Multnomah County District Attorney Rod Underhill announced Tuesday he will step down as the county’s top prosecutor on July 31.
The move paves the way for Mike Schmidt, who was elected to the seat last month as a progressive candidate, to take over well ahead of his January 2021 start date.
In a letter to staff, Underhill referenced the nationwide protests in response to police violence toward Black communities.
“We are in the midst of what I hope and believe will be monumental and lasting societal change,” Underhill wrote. “And while I welcome that challenge and that change, I must be honest with myself and with you. My term expires in six months; it would be shortsighted of me and unfair to the office and our community to spend my remaining time advocating for and enacting that strategic vision, and then looking to DA-Elect Schmidt to begin that process anew, and potentially differently, in January.”
Underhill declined an interview request.
In his letter, Underhill said he called Gov. Kate Brown and encouraged her to appoint Schmidt to the remainder of his term starting Aug. 1.
Underhill told staff he informed Schmidt of his decision to retire early Monday — a move that took Schmidt by surprise.
“This weekend I was having coffee with my wife and my family and I thought, I have six months to figure this out,” Schmidt told OPB. “Then come Monday morning I find out I have six weeks. So you know, I’m excited to get started on the work. Also, to be honest, a little intimidated, a little anxious.”
Last year, Underhill announced he wouldn’t seek reelection after holding the seat since 2013. While many expressed interest, the race came down to Ethan Knight, a federal prosecutor, and Schmidt, who won with more than 76% of the vote.
Schmidt’s election signaled a progressive shift in the state’s criminal justice system. In addition to his victory, voters elected a criminal defense attorney in Wasco County over the long-serving DA there, and voters in Jackson County declined plans to build a new, larger jail.
Schmidt has said he favors a data-driven approach to criminal justice. He also favors repealing voter-approved mandatory minimum sentences, hiring a more diverse workforce and eliminating cash bail.
So sudden is Underhill’s departure that Schmidt hasn’t quit his other job as executive director of the Oregon Criminal Justice Commission, a state agency that researches and tracks the criminal justice system. He plans to resign from that before taking over in Multnomah County.
Schmidt said he wants to rethink how prosecutors do their job.
“I prosecuted in that office from 2007 to 2013, and we never used data,” Schmidt told OPB before the election. “You really can’t say that you want to improve criminal justice outcomes if you have no idea what the current outcomes you’re getting are.”
Schmidt will take over the office amid renewed scrutiny of the criminal justice system and its disproportionate impact on communities of color.
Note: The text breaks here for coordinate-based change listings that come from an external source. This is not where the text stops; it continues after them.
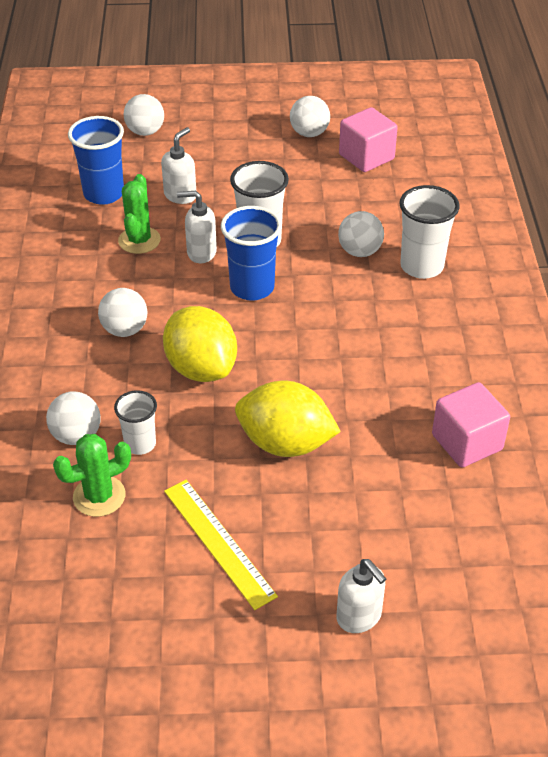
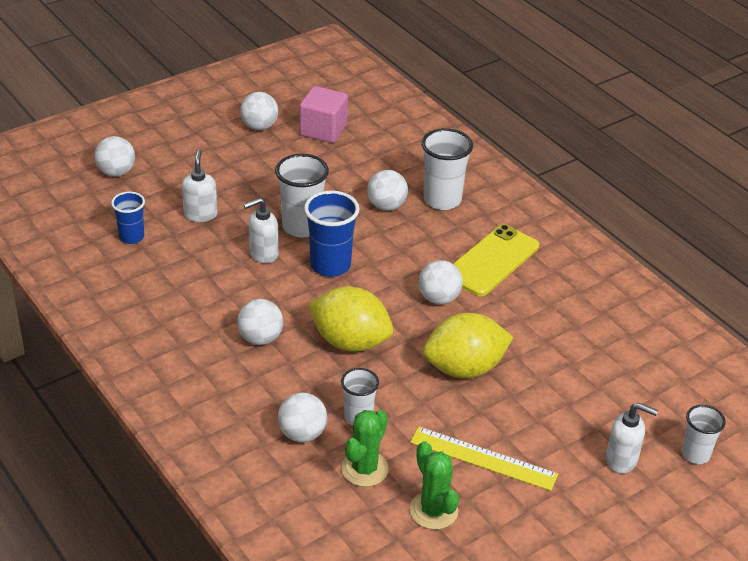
camera: 35 degrees left, 5 degrees down
blue cup [68,116,124,205] -> blue cup [111,191,145,244], size x0.62
green cactus [118,174,161,254] -> green cactus moved to [409,441,459,530]
pink cube [432,382,510,467] -> none
none -> white ball [418,260,463,304]
none -> yellow phone [453,224,539,296]
none -> white cup [681,405,726,464]

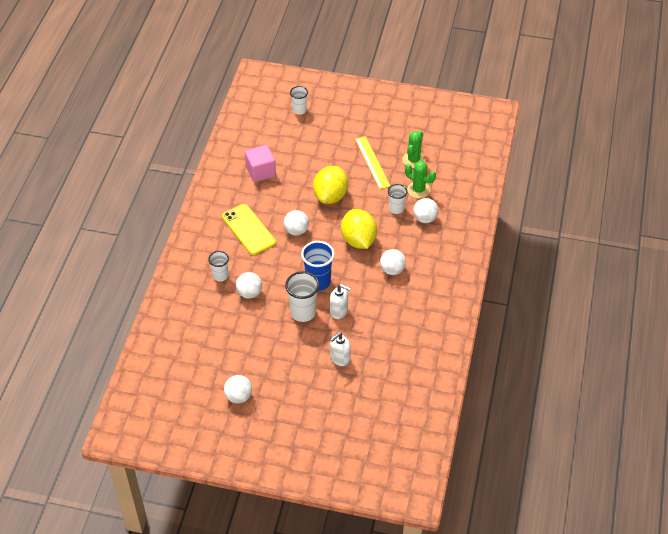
camera: 130 degrees left, 10 degrees up
white ball [94,136,135,176] -> none
blue cup [111,191,145,244] -> none
pink cube [299,86,348,143] -> pink cube moved to [245,145,276,182]
green cactus [341,410,389,487] -> green cactus turned 45 degrees clockwise [405,161,436,198]
white cup [421,128,473,210] -> white cup [208,251,229,282], size x0.62
yellow lemon [423,313,513,378] -> yellow lemon turned 75 degrees clockwise [313,166,348,204]
yellow phone [453,224,539,296] -> yellow phone turned 60 degrees clockwise [222,204,276,255]
white soap dispenser [606,402,658,473] -> none

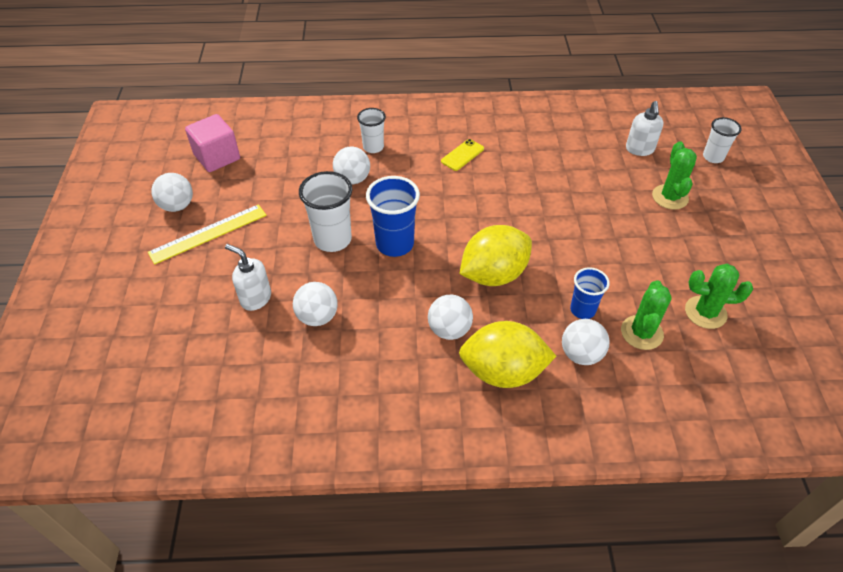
camera: 75 degrees right, 0 degrees up
yellow phone [222,204,276,255] -> yellow phone [441,139,484,171], size x0.52
pink cube [245,145,276,182] -> pink cube moved to [185,114,240,172]
white ball [284,210,309,235] -> white ball moved to [293,282,338,326]
yellow lemon [313,166,348,204] -> yellow lemon moved to [459,321,556,388]
white soap dispenser [330,284,351,319] -> white soap dispenser moved to [626,101,663,156]
yellow ruler [355,136,390,189] -> yellow ruler moved to [148,204,267,265]
white cup [388,184,407,214] -> blue cup [570,267,610,319]
none -> green cactus [652,141,697,210]

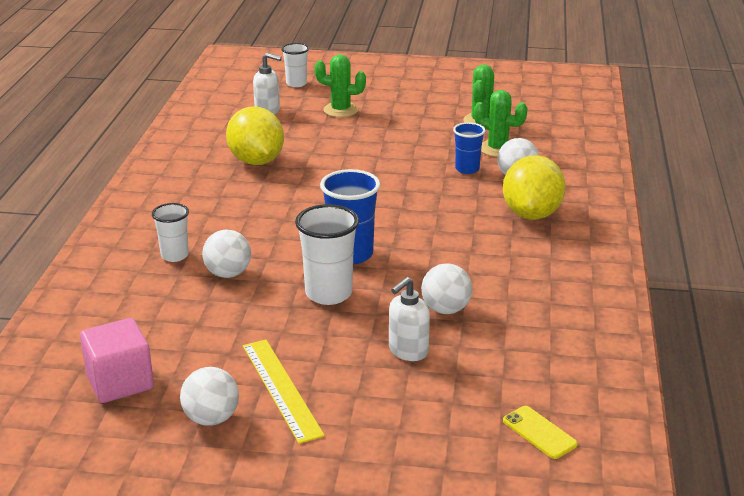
camera: 80 degrees left, 20 degrees down
white ball [428,295,473,340] -> none
yellow phone [441,139,484,171] -> yellow phone moved to [503,406,578,459]
yellow lemon [460,225,532,286] -> yellow lemon moved to [226,107,284,165]

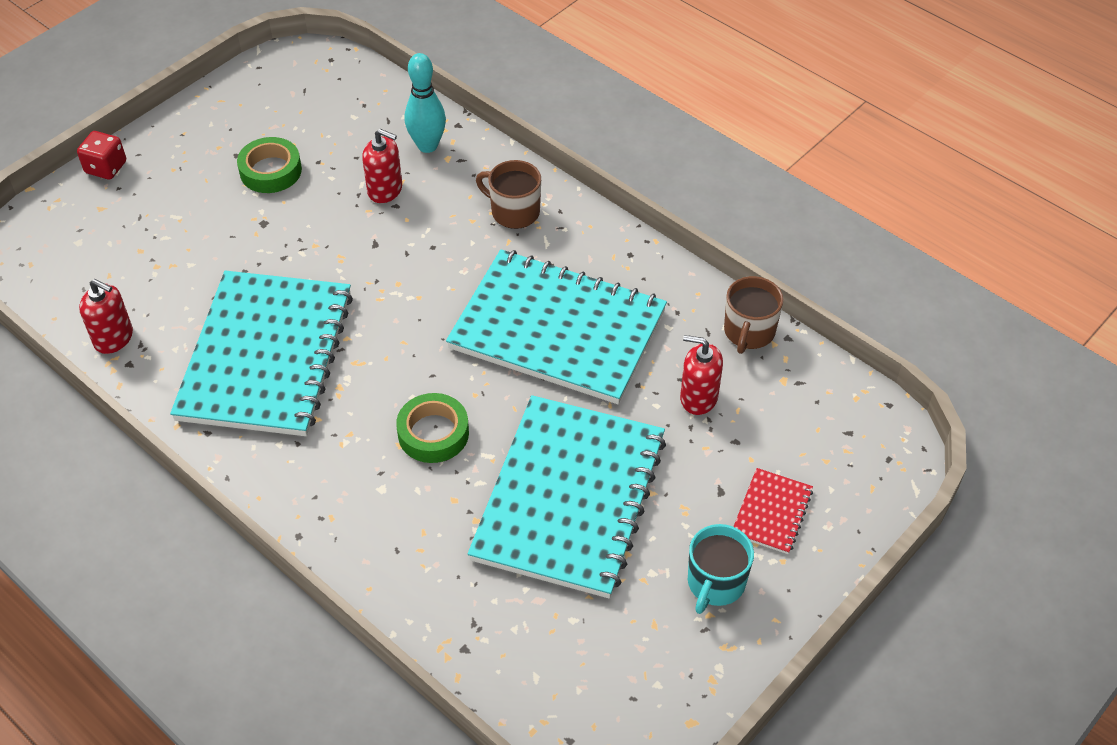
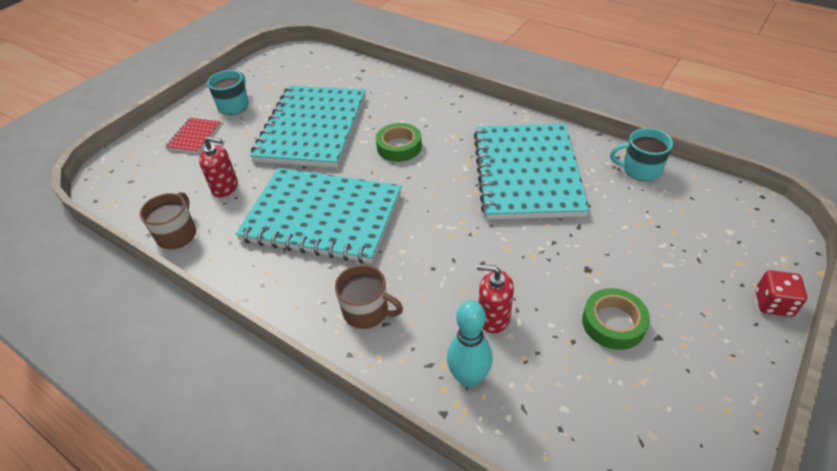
camera: 175 degrees right, 5 degrees down
red soap dispenser [79,279,133,354] -> turquoise mug [610,128,673,181]

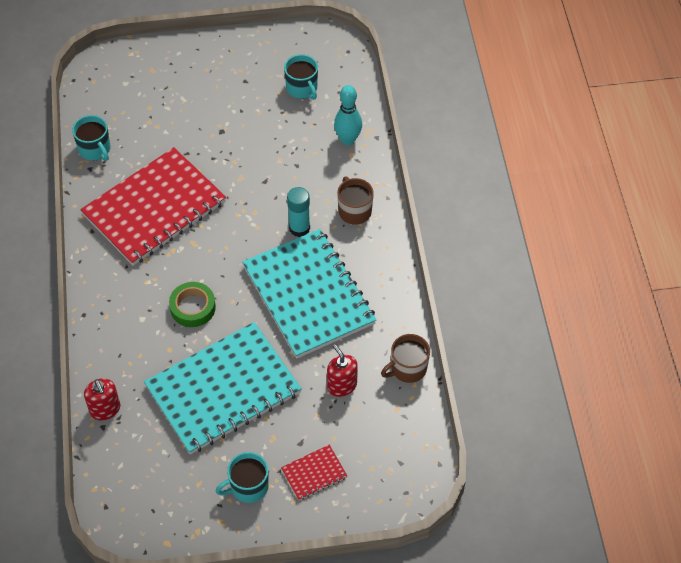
camera: 135 degrees left, 10 degrees up
turquoise notebook [474,123,590,220] -> red notebook [80,147,226,266]
red soap dispenser [477,265,514,333] -> red soap dispenser moved to [84,378,120,420]
green tape [582,288,650,350] -> none
red dice [755,270,807,317] -> none
none -> turquoise mug [284,54,318,100]
none -> turquoise glue stick [287,187,310,237]

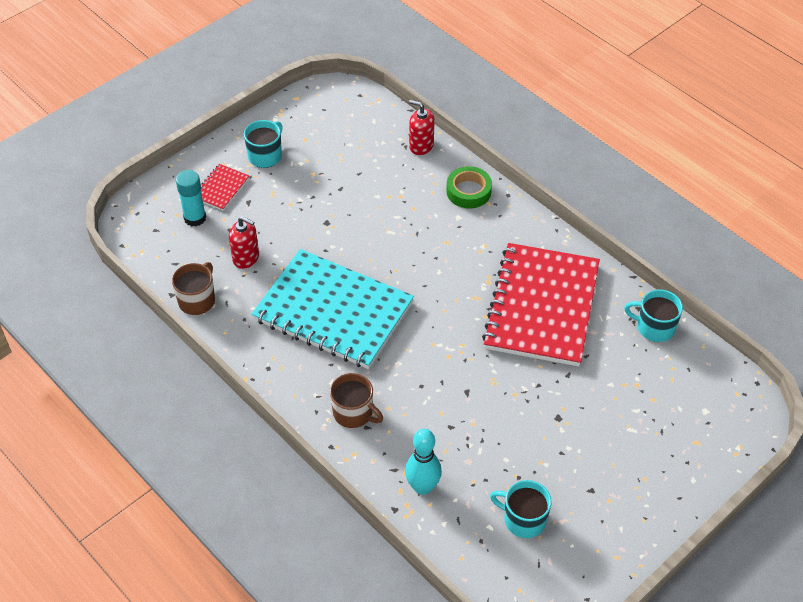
camera: 145 degrees right, 5 degrees down
turquoise notebook [144,322,302,455] -> none
green tape [169,282,216,327] -> green tape moved to [446,166,492,208]
turquoise glue stick [287,187,310,237] -> turquoise glue stick moved to [176,170,206,226]

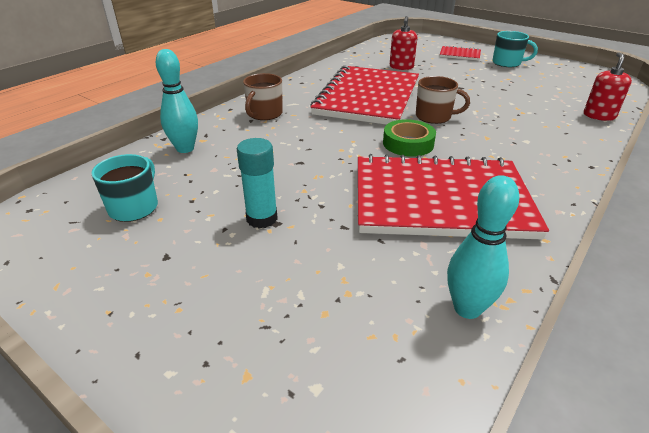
camera: 80 degrees right, 15 degrees down
brown mug [172,262,215,315] -> brown mug moved to [416,76,470,124]
turquoise glue stick [176,170,206,226] -> turquoise glue stick moved to [237,138,278,229]
turquoise notebook [252,249,414,369] -> red notebook [310,65,419,125]
green tape [446,166,492,208] -> green tape moved to [383,119,436,157]
turquoise mug [624,290,683,342] -> turquoise bowling pin [447,175,519,319]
Nightly protests in Portland over police violence have placed pressure on political leaders to make significant changes, including installing a new chief at the Portland Police Bureau and making cuts to the force’s budget.
Those protests began in late May after the death of George Floyd, a Black Minneapolis man who died after a police officer held his knee on Floyd’s neck for nearly nine minutes as a handcuffed Floyd shouted: “I can’t breathe.”
A report last year found the overall rate of people of color in Multnomah County’s criminal justice system decreased during the last five years. But it also found the rate of people of color in jail increased for all groups, except Native Americans.
Schmidt will also face decisions about whether to retry or dismiss charges in a host of non-unanimous jury rulings that are being returned to local district attorney’s offices after the U.S. Supreme Court deemed Oregon’s split jury conviction practice unconstitutional in April.
Finally, Schmidt will face the unknown challenges of running an essential office amid a global pandemic. Not only will that present the continued challenges of keeping his staff safe amid a rising death toll, but its economic fallout could at least temporarily delay some of his priorities.
“In a lot of ways, it’s different than what I thought it was going to be, what challenges I was going to face,” Schmidt said, “but at the same time, a lot of the themes I talked about in the campaign are actually going to be incredibly helpful right now in this moment.”
Schmidt mentioned reducing the incarcerated population, addressing racial disparities in the criminal justice system and holding police officers accountable as a few of the areas he would focus on as district attorney.